Can you copy out every one of the lines below word for word, leaving the pictures out of your answer?

↓

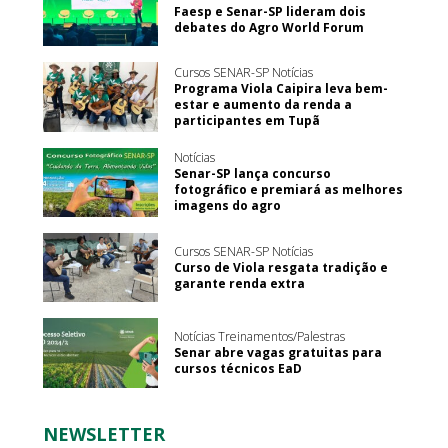
Faesp e Senar-SP lideram dois
debates do Agro World Forum
Cursos SENAR-SP Notícias
Programa Viola Caipira leva bem-
estar e aumento da renda a
participantes em Tupã
Notícias
Senar-SP lança concurso
fotográfico e premiará as melhores
imagens do agro
Cursos SENAR-SP Notícias
Curso de Viola resgata tradição e
garante renda extra
Notícias Treinamentos/Palestras
Senar abre vagas gratuitas para
cursos técnicos EaD
NEWSLETTER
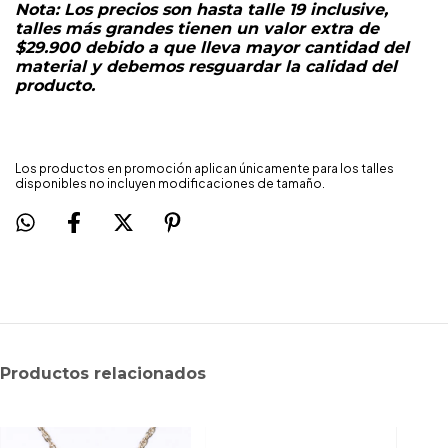
Nota: Los precios son hasta talle 19 inclusive,
talles más grandes tienen un valor extra de
$29.900 debido a que lleva mayor cantidad del
material y debemos resguardar la calidad del
producto.
Los productos en promoción aplican únicamente para los talles
disponibles no incluyen modificaciones de tamaño.
Productos relacionados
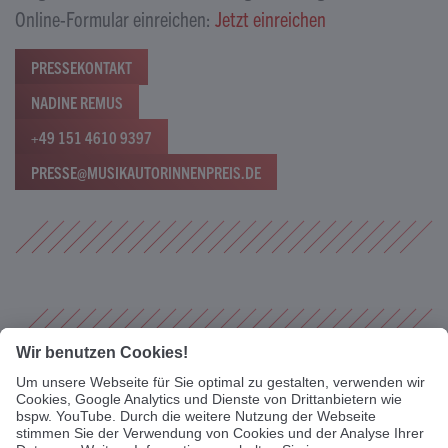
Online-Formular einreichen:
Jetzt einreichen
PRESSEKONTAKT
NADINE REMUS
+49 151 4610 9397
PRESSE@MUSIKAUTORINNENPREIS.DE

↑

Exercise output
Faesp e Senar-SP lideram dois
debates do Agro World Forum
Cursos SENAR-SP Notícias
Programa Viola Caipira leva bem-
estar e aumento da renda a
participantes em Tupã
Notícias
Senar-SP lança concurso
fotográfico e premiará as melhores
imagens do agro
Cursos SENAR-SP Notícias
Curso de Viola resgata tradição e
garante renda extra
Notícias Treinamentos/Palestras
Senar abre vagas gratuitas para
cursos técnicos EaD
NEWSLETTER
Nota: Los precios son hasta talle 19 inclusive,
talles más grandes tienen un valor extra de
$29.900 debido a que lleva mayor cantidad del
material y debemos resguardar la calidad del
producto.
Los productos en promoción aplican únicamente para los talles
disponibles no incluyen modificaciones de tamaño.
Productos relacionados
Online-Formular einreichen:
Jetzt einreichen
PRESSEKONTAKT
NADINE REMUS
+49 151 4610 9397
PRESSE@MUSIKAUTORINNENPREIS.DE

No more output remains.